Cell division is the biological basis for an organism’s growth. In simple unicellular organisms such as yeast (Saccharomyces), this process allows for the creation of a daughter organism. In complex organisms such as humans, cell division enables the development of an individual from the one-celled zygote stage to a fully functioning adult with many trillions of cells.

In order to support an individual’s growth, why do cells divide rather than simply expand in size? Incidentally, as a cell expands in size, so do its demands. For example, at a normal size, a cell is able to keep up with its needs for protein synthesis; however, with increased growth, the cell simply cannot deal with the increasing needs without creating extra copies of DNA.
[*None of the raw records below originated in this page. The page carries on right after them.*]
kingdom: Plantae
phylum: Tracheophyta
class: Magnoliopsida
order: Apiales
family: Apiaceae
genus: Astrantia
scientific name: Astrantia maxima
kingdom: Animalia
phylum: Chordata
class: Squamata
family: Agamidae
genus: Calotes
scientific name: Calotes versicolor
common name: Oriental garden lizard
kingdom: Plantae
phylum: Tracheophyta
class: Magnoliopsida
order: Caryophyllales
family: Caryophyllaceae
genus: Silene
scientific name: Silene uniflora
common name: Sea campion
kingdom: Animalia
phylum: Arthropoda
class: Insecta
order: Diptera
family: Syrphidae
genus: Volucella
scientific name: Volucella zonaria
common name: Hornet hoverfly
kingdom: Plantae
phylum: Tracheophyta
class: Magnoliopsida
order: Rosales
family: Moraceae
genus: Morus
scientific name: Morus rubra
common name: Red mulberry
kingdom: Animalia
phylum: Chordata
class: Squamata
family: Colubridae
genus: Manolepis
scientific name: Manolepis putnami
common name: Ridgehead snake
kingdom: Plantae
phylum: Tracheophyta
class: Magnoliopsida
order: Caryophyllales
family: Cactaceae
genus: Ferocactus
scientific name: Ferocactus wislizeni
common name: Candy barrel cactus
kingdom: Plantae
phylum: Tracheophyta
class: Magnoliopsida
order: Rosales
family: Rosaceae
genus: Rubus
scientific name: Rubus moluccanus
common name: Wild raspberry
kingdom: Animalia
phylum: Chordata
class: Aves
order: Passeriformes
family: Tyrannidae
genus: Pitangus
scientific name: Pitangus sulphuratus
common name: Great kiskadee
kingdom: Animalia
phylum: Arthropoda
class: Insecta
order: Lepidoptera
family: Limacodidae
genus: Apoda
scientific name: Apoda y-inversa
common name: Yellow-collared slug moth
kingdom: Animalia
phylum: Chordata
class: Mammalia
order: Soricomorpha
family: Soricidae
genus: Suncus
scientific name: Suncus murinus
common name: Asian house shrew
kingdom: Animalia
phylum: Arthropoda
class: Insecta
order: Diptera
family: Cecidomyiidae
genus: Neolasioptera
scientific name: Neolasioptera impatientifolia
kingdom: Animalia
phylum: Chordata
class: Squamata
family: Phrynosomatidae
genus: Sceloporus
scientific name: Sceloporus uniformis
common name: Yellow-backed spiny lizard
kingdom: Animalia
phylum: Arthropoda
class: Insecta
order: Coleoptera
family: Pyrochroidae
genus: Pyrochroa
Sufficient nutrient and gas exchange is another problem that a cell would encounter with unlimited expansion. Food, oxygen, and water enter a cell while waste products such as carbon dioxide exit through the cell membrane. The rate at which this exchange occurs is dependent on the surface area of the cell, or the total area of its cell membrane. However, the cell’s demands for gases and nutrients are dependent on its volume. A small cell contains a high ratio of surface area to volume. As a cell expands in volume, its surface area/volume ratio diminishes, resulting in slowed transfer of gases and nutrients.

In order to avoid these issues with size, a cell grows and eventually divides to form two “daughter” cells, each with its own complete copy of DNA. This process, called the cell cycle, is divided into four distinct stages. There are specific proteins found in each cell that signal the cell to progress (or not to progress) into the next stage. The stages of the cell cycle include, the early gap (G1) phase, synthesis (S) phase, late gap (G2) phase, and mitosis (M) phase. During the G1 phase, the cell grows in size and produces new proteins. G1 is followed by S phase during which new chromosomes are synthesized. After the DNA is duplicated, the cell produces new organelles during the G2 phase. Finally prepared for division, the cell enters M phase in order to undergo mitosis, or the division of the cell nucleus, leading to two daughter cells.